Terminada una tesis doctoral que no he tenido la oportunidad de finiquitar,
dejaré la historia agraria y social para meterme en la historia cultural o de
las ideas, y trabajar la idea del separatismo yucateco, que no necesariamente
se inicia con don Rubio Mañé, sino que, como lo ha visto con perspicacia el
doctor Taracena, tiene sus antecedentes en la idea de nación construida por
Justo Sierra O’Reilly y su grupo, pero que arguyo que la yucateneidad se fue
moldeando en los tres siglos de colonia.
Mi texto, además, no será solamente teórico, sino que tenderá a una rama
broncística de la historia “aplicada” para posteriormente asentar las bases
teóricas de una posible nacionalidad autónoma yucateca con su ciudadanía
pertinente. No sé si bordearé el filo del fascismo (justificaré de por qué es
necesario la ingeniería social y la colonización de elementos idóneos y no
bárbaros a Yucatán, expulsando a los que se deban expulsar), pero intentaré
hacer, con una investigación radical, una justificación histórica, política,
cultural y hasta literaria, de por qué los yucatecos, como gran familia que
somos, debemos independizarnos de la barbarie mexicana.

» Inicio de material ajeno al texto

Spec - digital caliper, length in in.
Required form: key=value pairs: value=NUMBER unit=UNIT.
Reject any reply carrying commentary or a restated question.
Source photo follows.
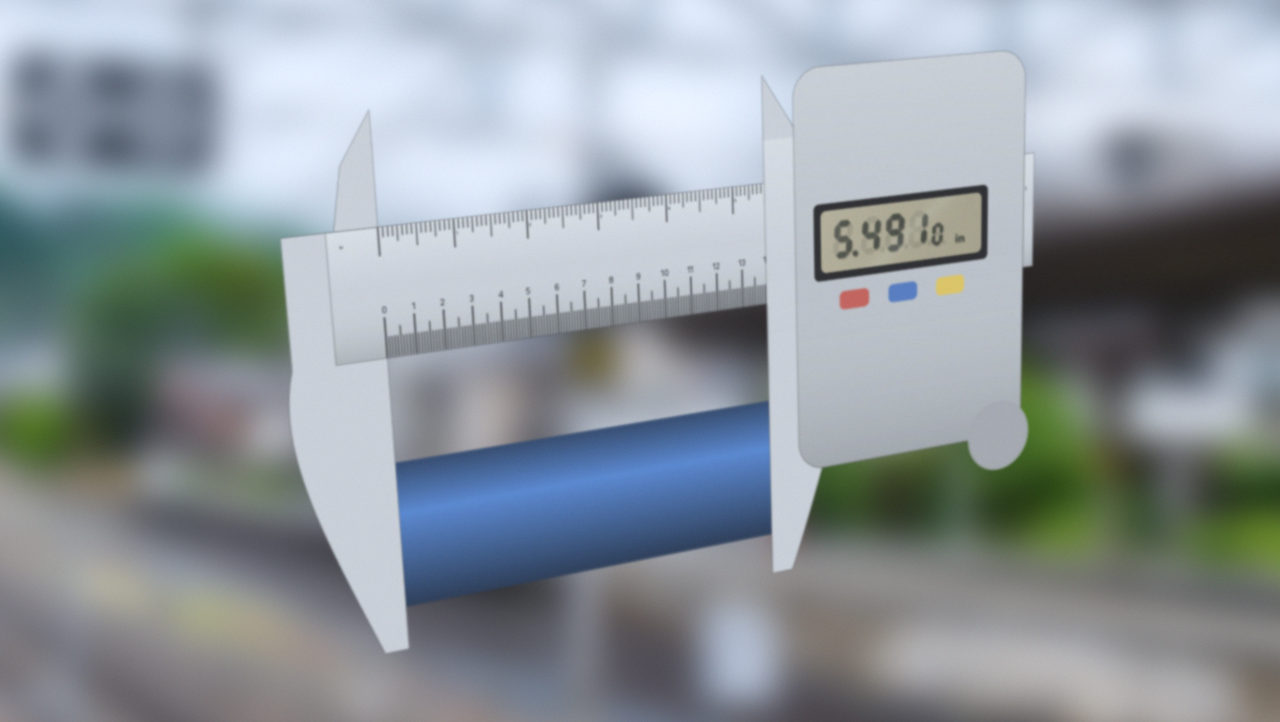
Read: value=5.4910 unit=in
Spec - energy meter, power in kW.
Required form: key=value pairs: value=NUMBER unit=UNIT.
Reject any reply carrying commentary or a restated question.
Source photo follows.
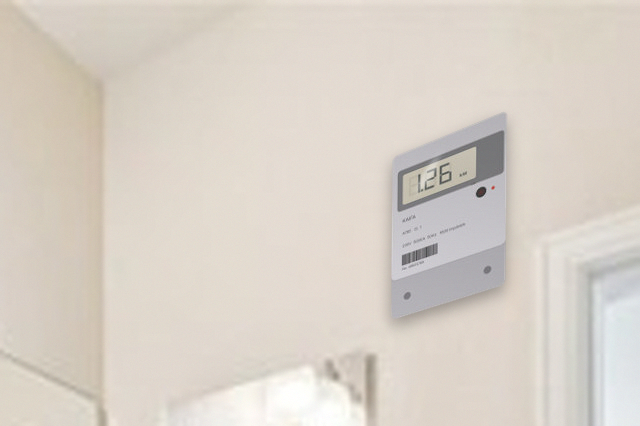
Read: value=1.26 unit=kW
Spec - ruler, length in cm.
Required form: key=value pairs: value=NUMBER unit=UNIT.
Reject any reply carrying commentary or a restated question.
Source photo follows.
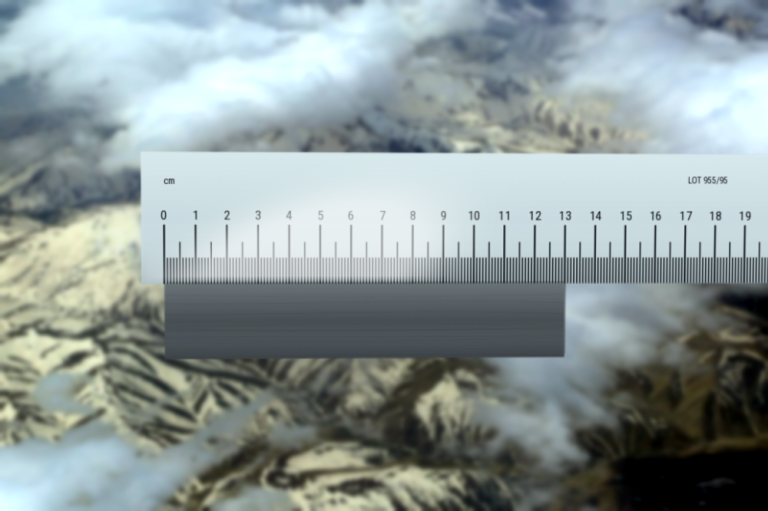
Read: value=13 unit=cm
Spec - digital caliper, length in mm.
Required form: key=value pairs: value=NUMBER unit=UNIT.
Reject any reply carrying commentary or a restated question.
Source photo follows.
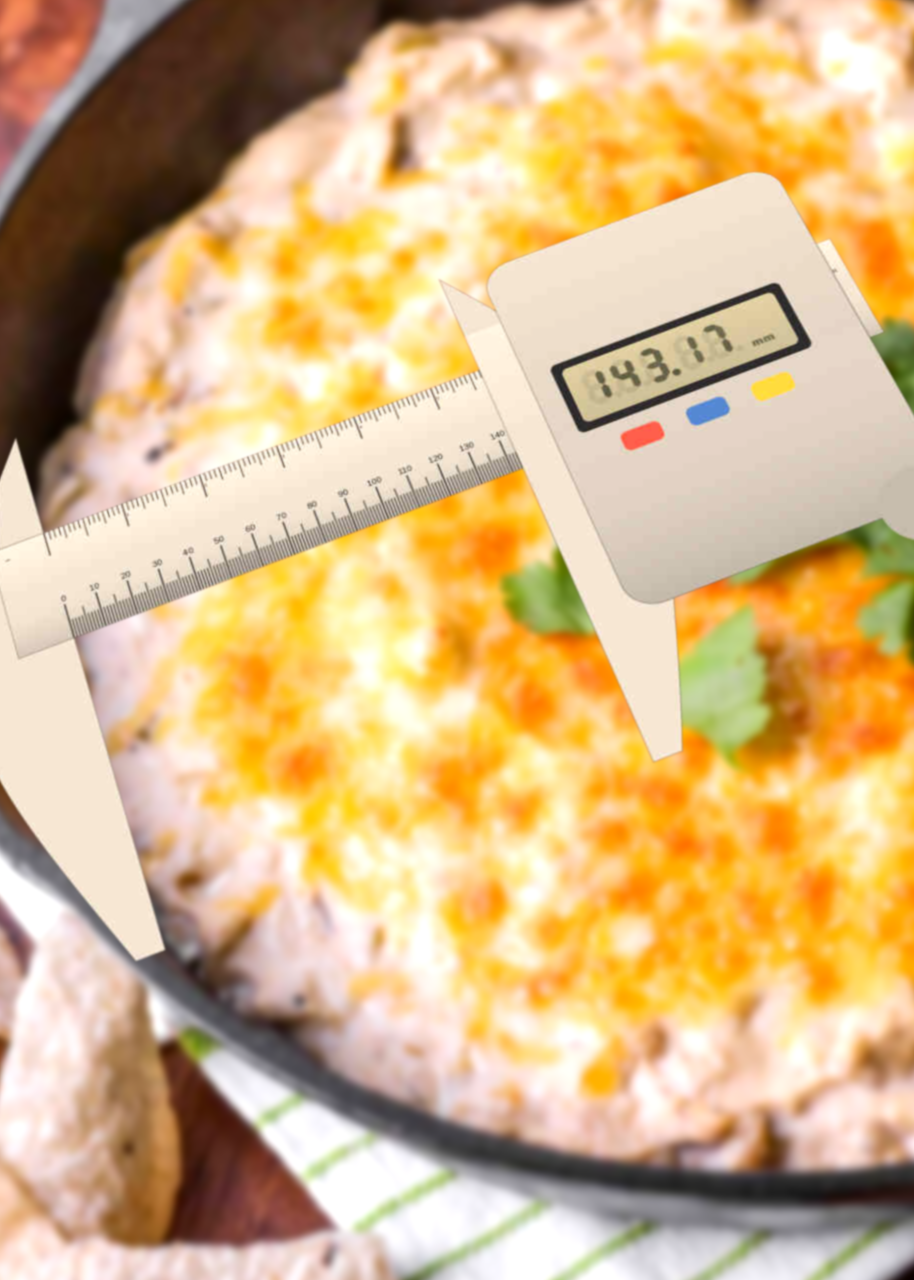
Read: value=143.17 unit=mm
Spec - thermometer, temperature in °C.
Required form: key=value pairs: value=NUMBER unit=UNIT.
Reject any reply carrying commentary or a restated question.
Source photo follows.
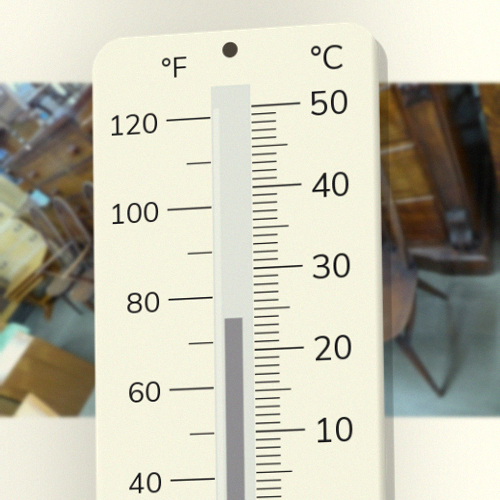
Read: value=24 unit=°C
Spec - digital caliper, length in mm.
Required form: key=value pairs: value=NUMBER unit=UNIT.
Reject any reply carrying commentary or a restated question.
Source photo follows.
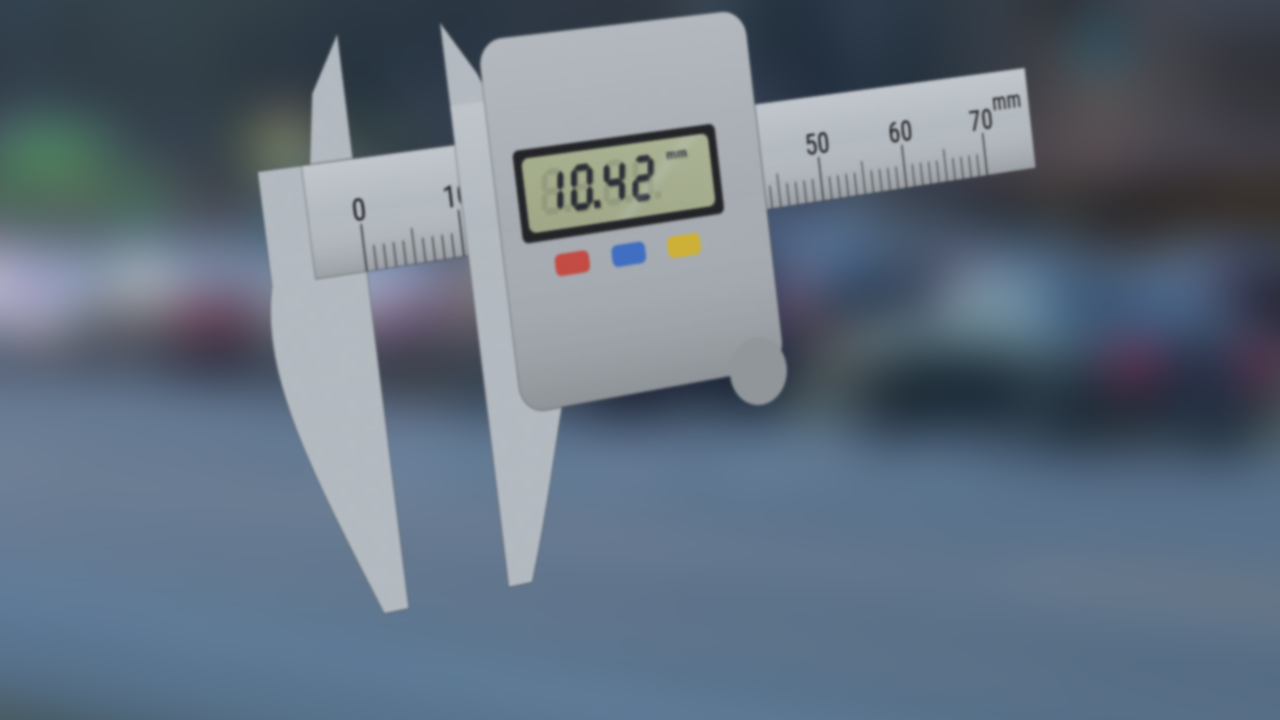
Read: value=10.42 unit=mm
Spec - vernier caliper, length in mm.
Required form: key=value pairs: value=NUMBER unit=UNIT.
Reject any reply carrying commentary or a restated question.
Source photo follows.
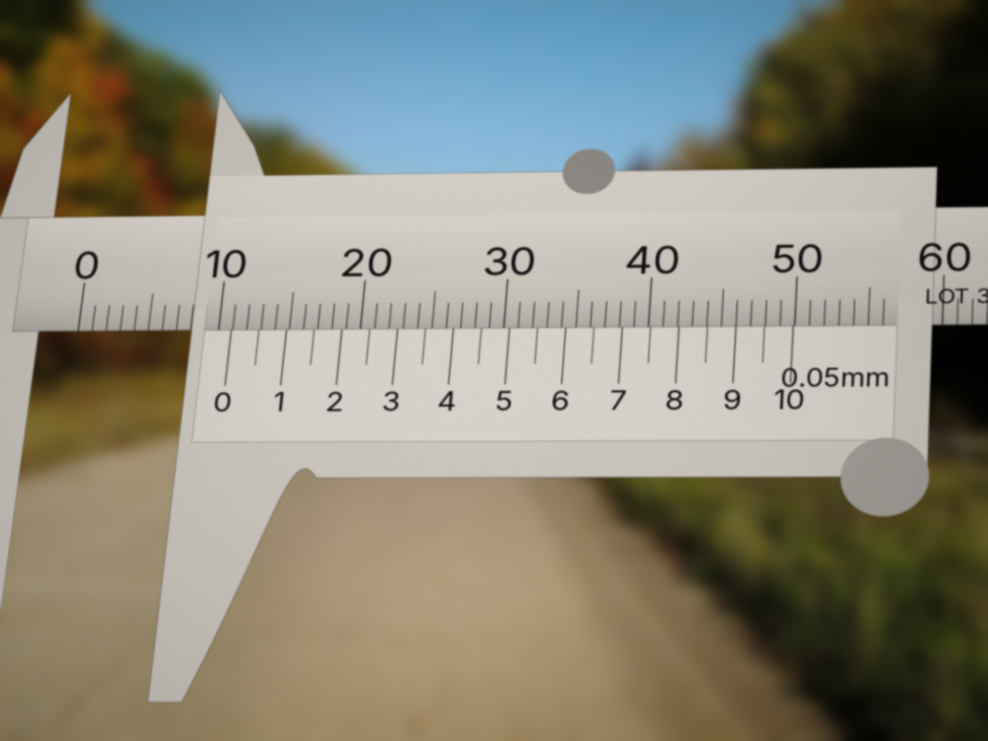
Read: value=10.9 unit=mm
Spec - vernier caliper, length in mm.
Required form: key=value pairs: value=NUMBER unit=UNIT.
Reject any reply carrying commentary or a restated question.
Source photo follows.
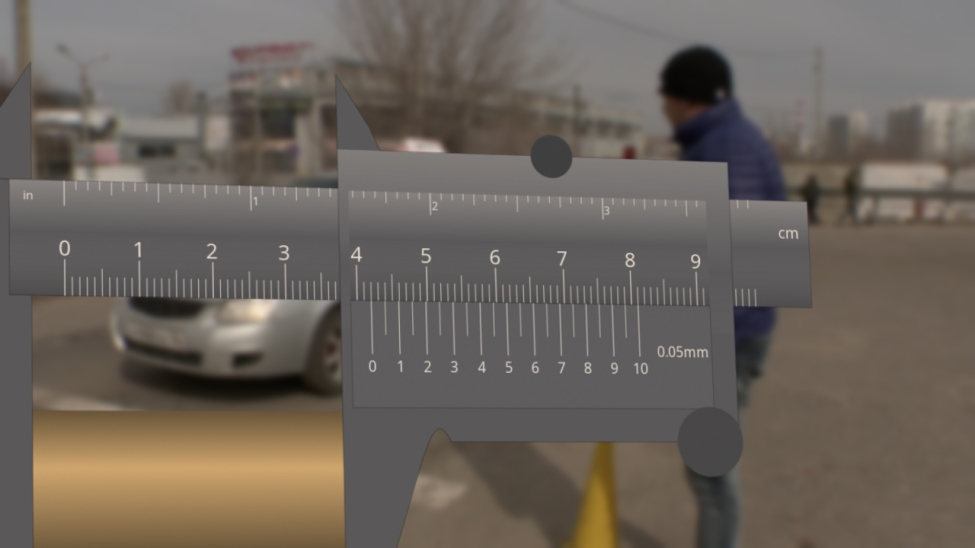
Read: value=42.0 unit=mm
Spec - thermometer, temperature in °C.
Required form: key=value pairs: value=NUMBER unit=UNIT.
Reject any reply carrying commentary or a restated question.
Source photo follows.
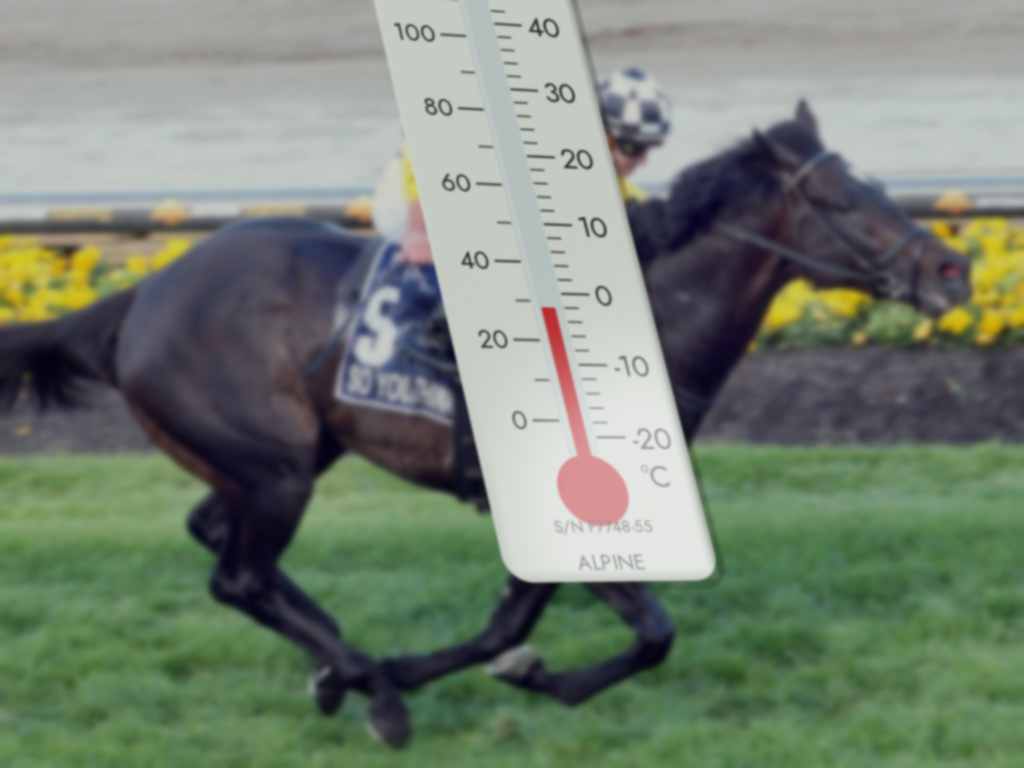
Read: value=-2 unit=°C
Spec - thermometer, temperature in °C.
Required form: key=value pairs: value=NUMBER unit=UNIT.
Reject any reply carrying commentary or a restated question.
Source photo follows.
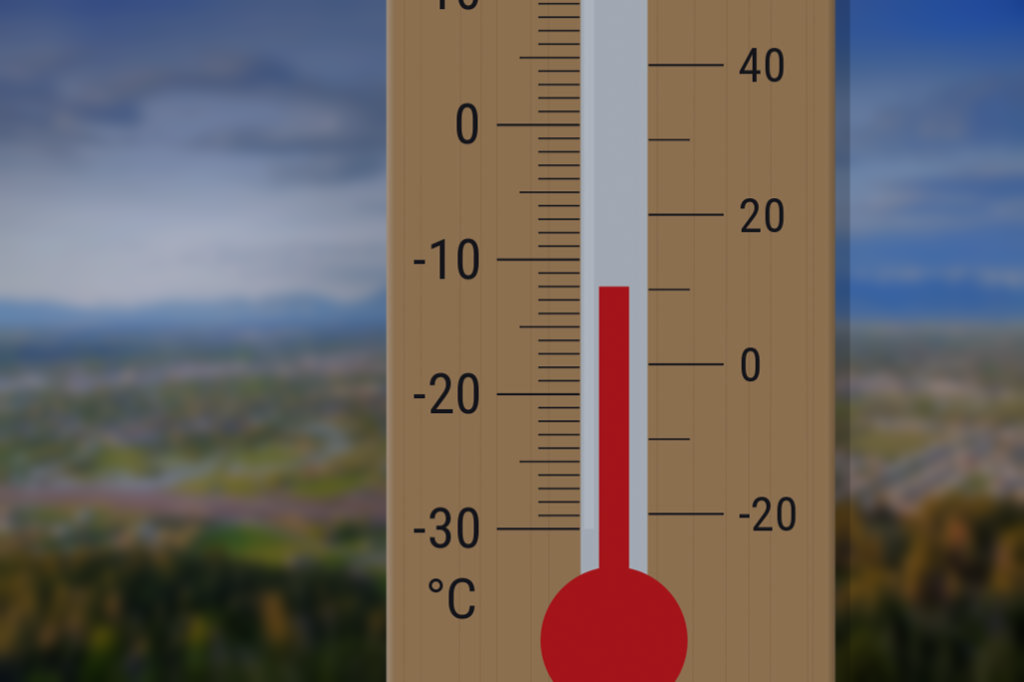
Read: value=-12 unit=°C
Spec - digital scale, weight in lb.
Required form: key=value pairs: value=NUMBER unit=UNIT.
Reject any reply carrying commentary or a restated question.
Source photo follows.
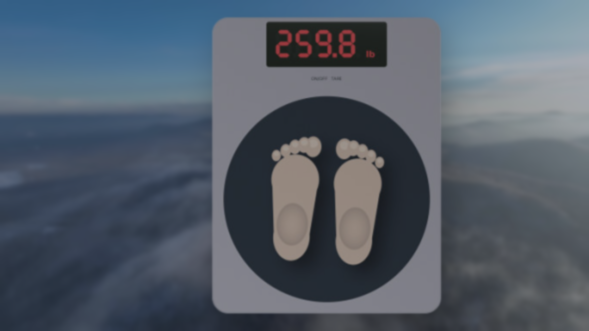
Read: value=259.8 unit=lb
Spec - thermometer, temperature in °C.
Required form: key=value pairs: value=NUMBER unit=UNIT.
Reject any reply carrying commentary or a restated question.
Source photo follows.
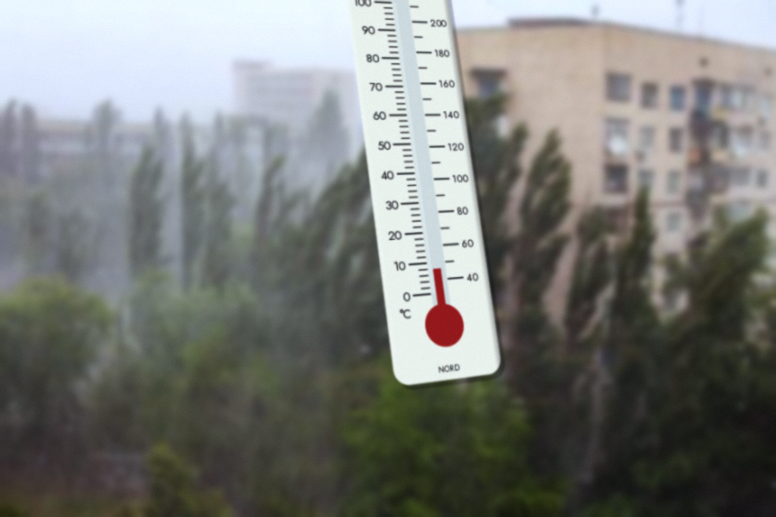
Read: value=8 unit=°C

Mi proyecto tal vez abarque más de cinco siglos, y la idea que los primeros
conquistadores tenían del Gran Yucatán –en el sentido de que era isla y no
península-, servirá como brújula investigativa pertinente. Tan diferentes somos
los yucatecos del resto de México, no sólo en los alimentos, el lenguaje, las
relaciones de pareja, el clima, la etnicidad, los hábitos sociales; y dueños de
una cultura única crecida en la almáciga del mestizaje creador, y sin qué
decir que nuestra singularidad cultural se presenta hasta en la misma
sensibilidad y las creencias prehispánicas tanto de indios, blancos o mestizos,
que doy por hecho que el yucateco es una isla que en un momento del decurso
histórico comenzó a alejarse del continente mexicano más y más. Como dije
alguna vez, todo yucateco es una isla, y no hay puente ni barco que nos una con
cualquier continente en las lejanías posibles. Es necesario,
urgente, retomar esa sana insularidad.